I will be putting together a pattern with step-by-step instructions for the two pillows pictured above in the next week or so. I think you could use this technique for anything that requires a certain amount of body — pillow covers, of course, but also placemats, table runners, seat cushions, potholders, maybe even little girls' dress bodices, or the hem of a skirt, or jean cuffs, certainly bags. It's absolutely perfect for bags. I don't think it's perfect for actual quilts that you are going to wash and sleep under, because of the interfacing, but that's just me; I like floppy cottons in my quilts, and since the interfacing is synthetic it won't allow the quilt to behave as you might like. But it's a really cool technique, and I am making pillows like a crazy woman for all my summer birthday presents, and some to sell in my web shop. I think I'll probably make pillow kits available, too, with cut patches, interfacing, piping, and backing for a 16" pillow, since I have cut hundreds and hundreds of patches in the past couple of weeks. These patches are very similar to the ones that I cut for the Tanglewood Bags and my cats' living-room pillows last summer -- a bit of Liberty lawn, a bit of solid, a bit of really cool contemporary quilters cotton. I am still loving this look so much. I wish I had known about the technique then, because those pillows took forever.

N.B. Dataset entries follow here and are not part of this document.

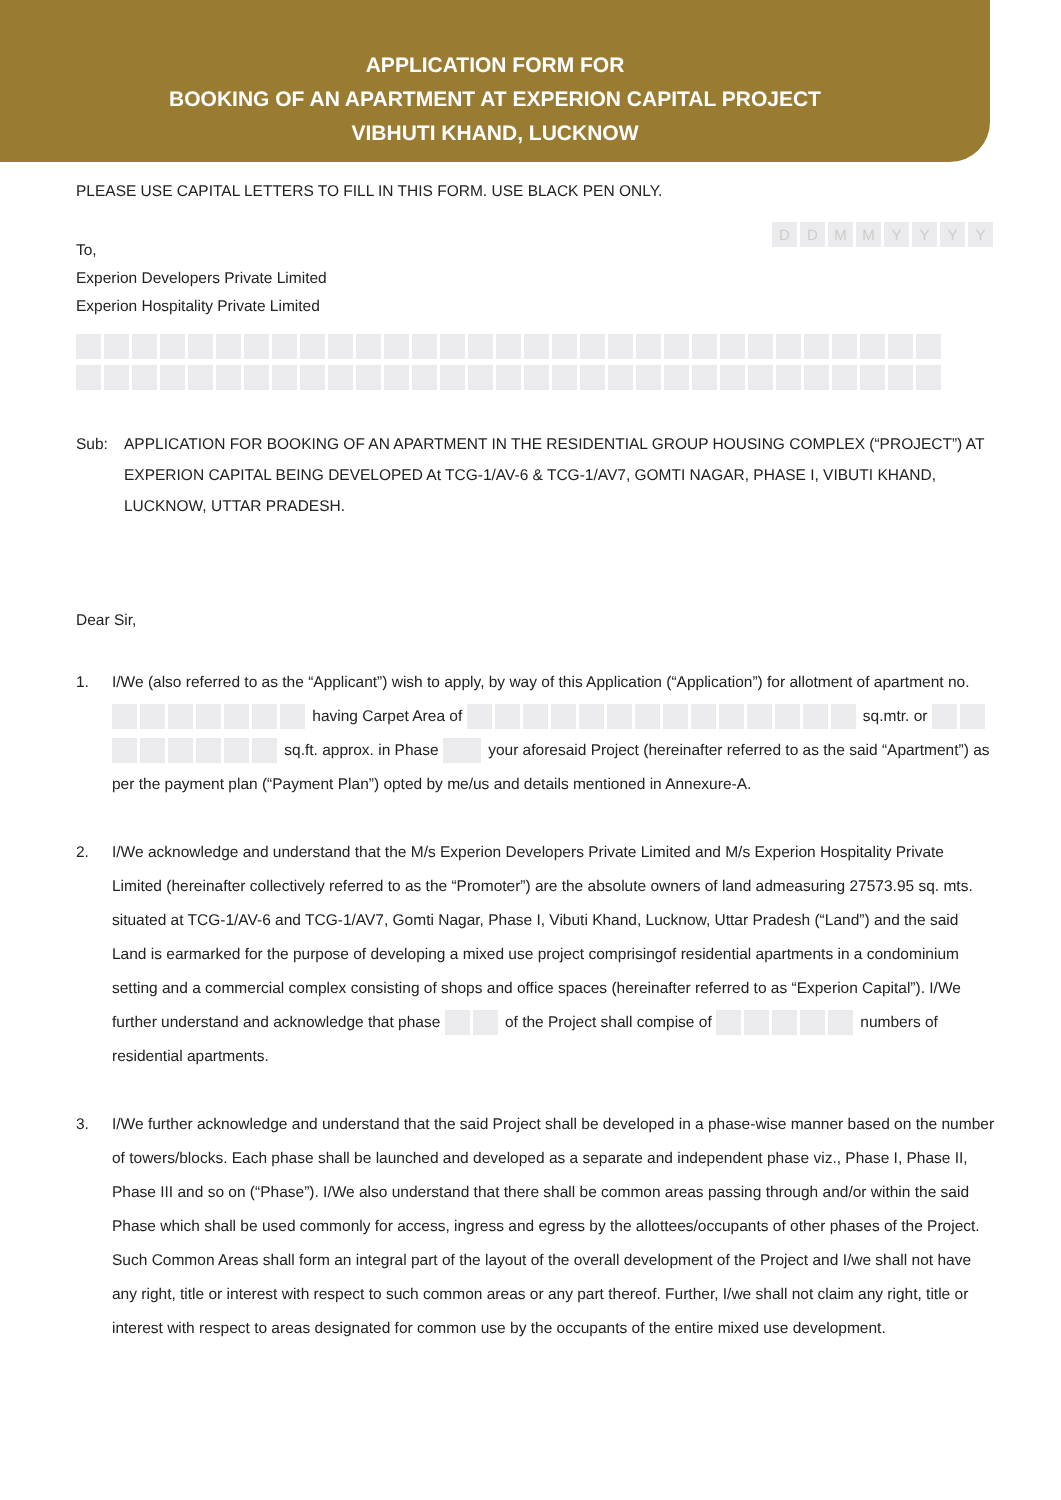APPLICATION FORM FOR
BOOKING OF AN APARTMENT AT EXPERION CAPITAL PROJECT
VIBHUTI KHAND, LUCKNOW
PLEASE USE CAPITAL LETTERS TO FILL IN THIS FORM. USE BLACK PEN ONLY.
DDMMYYYY
To,
Experion Developers Private Limited
Experion Hospitality Private Limited
Sub: APPLICATION FOR BOOKING OF AN APARTMENT IN THE RESIDENTIAL GROUP HOUSING COMPLEX (“PROJECT”) AT EXPERION CAPITAL BEING DEVELOPED At TCG-1/AV-6 & TCG-1/AV7, GOMTI NAGAR, PHASE I, VIBUTI KHAND, LUCKNOW, UTTAR PRADESH.
Dear Sir,
1. I/We (also referred to as the “Applicant”) wish to apply, by way of this Application (“Application”) for allotment of apartment no. having Carpet Area of sq.mtr. or sq.ft. approx. in Phase your aforesaid Project (hereinafter referred to as the said “Apartment”) as per the payment plan (“Payment Plan”) opted by me/us and details mentioned in Annexure-A.
2. I/We acknowledge and understand that the M/s Experion Developers Private Limited and M/s Experion Hospitality Private Limited (hereinafter collectively referred to as the “Promoter”) are the absolute owners of land admeasuring 27573.95 sq. mts. situated at TCG-1/AV-6 and TCG-1/AV7, Gomti Nagar, Phase I, Vibuti Khand, Lucknow, Uttar Pradesh (“Land”) and the said Land is earmarked for the purpose of developing a mixed use project comprisingof residential apartments in a condominium setting and a commercial complex consisting of shops and office spaces (hereinafter referred to as “Experion Capital”). I/We further understand and acknowledge that phase of the Project shall compise of numbers of residential apartments.
3. I/We further acknowledge and understand that the said Project shall be developed in a phase-wise manner based on the number of towers/blocks. Each phase shall be launched and developed as a separate and independent phase viz., Phase I, Phase II, Phase III and so on (“Phase”). I/We also understand that there shall be common areas passing through and/or within the said Phase which shall be used commonly for access, ingress and egress by the allottees/occupants of other phases of the Project. Such Common Areas shall form an integral part of the layout of the overall development of the Project and I/we shall not have any right, title or interest with respect to such common areas or any part thereof. Further, I/we shall not claim any right, title or interest with respect to areas designated for common use by the occupants of the entire mixed use development.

Speaking of the web shop, I have finished seventeen Jane Market Bags for you! I was trying desperately to make twenty, but I just can't make any more. The cool thing about them is that they are true stash bags — all of them are made out of fabrics that I already had on my shelves. I am going to try and get them all photographed and in the web shop early next week, so I'll let you know when they're there. I am trying out some new computer code that I'm hoping will eliminate the possibility of two people buying the same bag at the same time, so we'll see about that. But these are truly one-of-a-kind and can't be replicated, so I am keeping my fingers crossed about that, so no one is disappointed (my least favorite thing about having a web shop).

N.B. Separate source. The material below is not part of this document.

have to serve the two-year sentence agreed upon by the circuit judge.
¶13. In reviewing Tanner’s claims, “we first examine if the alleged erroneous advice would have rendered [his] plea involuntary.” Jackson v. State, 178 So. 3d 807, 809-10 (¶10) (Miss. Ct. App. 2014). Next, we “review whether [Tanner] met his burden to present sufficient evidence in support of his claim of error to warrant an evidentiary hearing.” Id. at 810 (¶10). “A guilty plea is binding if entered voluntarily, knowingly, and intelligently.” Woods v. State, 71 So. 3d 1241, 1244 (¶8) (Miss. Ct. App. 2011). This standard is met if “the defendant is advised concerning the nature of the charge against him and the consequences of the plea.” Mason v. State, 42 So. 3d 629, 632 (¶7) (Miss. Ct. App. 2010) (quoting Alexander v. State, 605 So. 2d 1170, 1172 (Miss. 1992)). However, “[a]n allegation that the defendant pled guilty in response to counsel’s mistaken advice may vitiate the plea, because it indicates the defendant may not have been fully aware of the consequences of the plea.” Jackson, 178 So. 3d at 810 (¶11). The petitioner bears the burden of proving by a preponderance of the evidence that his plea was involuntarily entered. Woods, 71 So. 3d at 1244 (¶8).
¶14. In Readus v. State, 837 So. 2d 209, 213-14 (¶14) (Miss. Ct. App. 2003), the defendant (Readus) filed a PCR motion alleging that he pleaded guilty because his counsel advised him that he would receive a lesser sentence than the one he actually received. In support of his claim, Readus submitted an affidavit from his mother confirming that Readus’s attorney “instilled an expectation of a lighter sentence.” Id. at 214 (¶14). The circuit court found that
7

Lastly today, my first summer reading book is Little, Big by John Crowley. This is my fourth time reading it — I first read it at the perfect time in my life for it, and it's probably my all-time favorite summer book. I had started and stopped a couple of my new books recently, and then just had the urge to go for the sure thing, since I know it will be good. It's not for everyone, but I love it. And isn't that the coolest cover image ever? So perfect for this book. If you've read it, you know.